第一陣に戦力の約八割を投入し、敵勢力の軍を崩す。第二陣で戦力の残り二割をあて、人質の救出に加えて内部の制圧を完全なものにする。
グロリア王城を落とす際、既に多少なりとも削れているであろう敵方を倒すのには申し分ない策だった。
もはやゆうゆうと考ている時間はなく、カイリもそれに賛同した。
「―――あくまで、表向きだけどね」
「・・・・・・どういう意味?」
どこか含みのある言い方、カイリはイララとスキャルを前に地図を広げた。
「わたしは、隠れながら第三の勢力としてここからネクシスを助けに行くつもり」
彼女がトンっと指を乗せたのは第二陣がグロリア王城まで進行するルートだった。
第二陣の兵士に紛れて行くという意味なのだろうか。
「・・・・・・詳しく説明してもらっても?」
あくまでも表向きの賛同で彼女は国王との話し合いを終わらせてきた。
この策はおそらくお祖母様の独断で決めたもので、ここからはお祖母様のやり方だ。

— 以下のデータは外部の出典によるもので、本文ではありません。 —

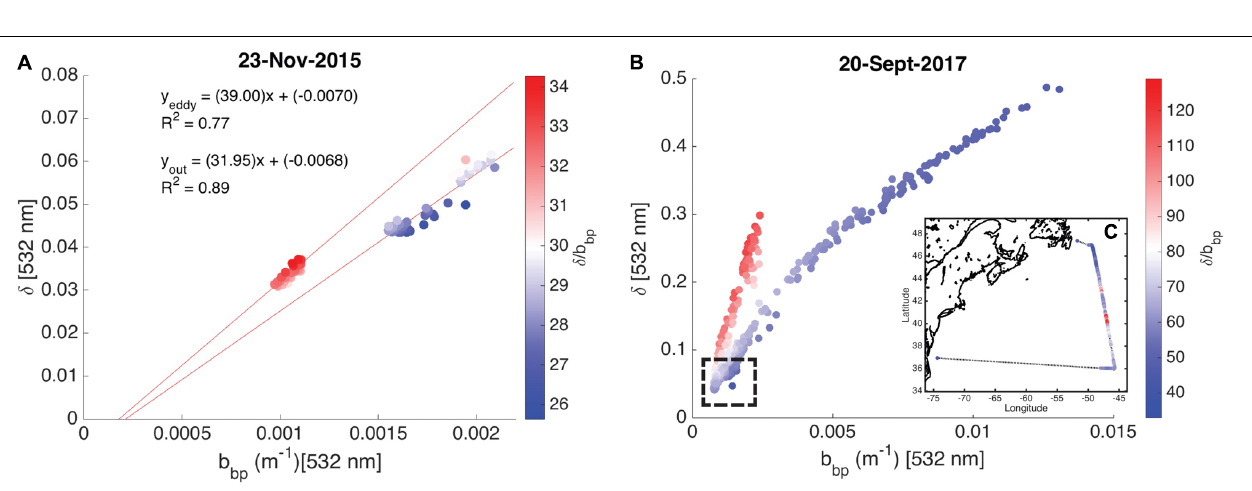
FIGURE 7 | Scatter plots showing the relationship between the particulate backscattering coefficient ( b bp , m − 1 ) and the depolarization ratio ( δ , unitless) shown as a function of the ratio, δ / b bp . (A) Measurements collected on November 23, 2015 (data presented in this study) are shown. The linear models for data collected inside and outside the eddy are presented with R 2 values. (B) Measurements collected on September 20, 2017 are shown. No in situ data are available for this flight. The hashed box shows the dynamic range of data presented in this study. (C) The inset shows δ / b bp along the entire September 20, 2017 flight line.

お祖母様は自分のやり方でネクシスたちを救けるつもりなのだ。
戦事に王女が執拗に介入し、ましてや戦場に赴こうとしている。お祖母様のその瞳はいつもと変わらず、それでいて自分も奮い立たせられる。
「軍勢の重みはもちろんこっちが上だよ。でもあっちは王城に籠もってる。一筋縄じゃいかないし、まず乱戦になるのは間違いない」
「・・・・・・」
それにグロリアにはグロリアの民も居る。
罪のない人々を巻き込むのは本意ではない。よって敵方を城都に引きずり出しての戦も却下だが。
「それが第三勢力を作ることとなんの関係が?」
王城に立て籠もられようが、乱戦になろうが、数的なこちらの有利は変わらないのだ。お祖母様が気にしているのは数的な有利不利ではないだろう。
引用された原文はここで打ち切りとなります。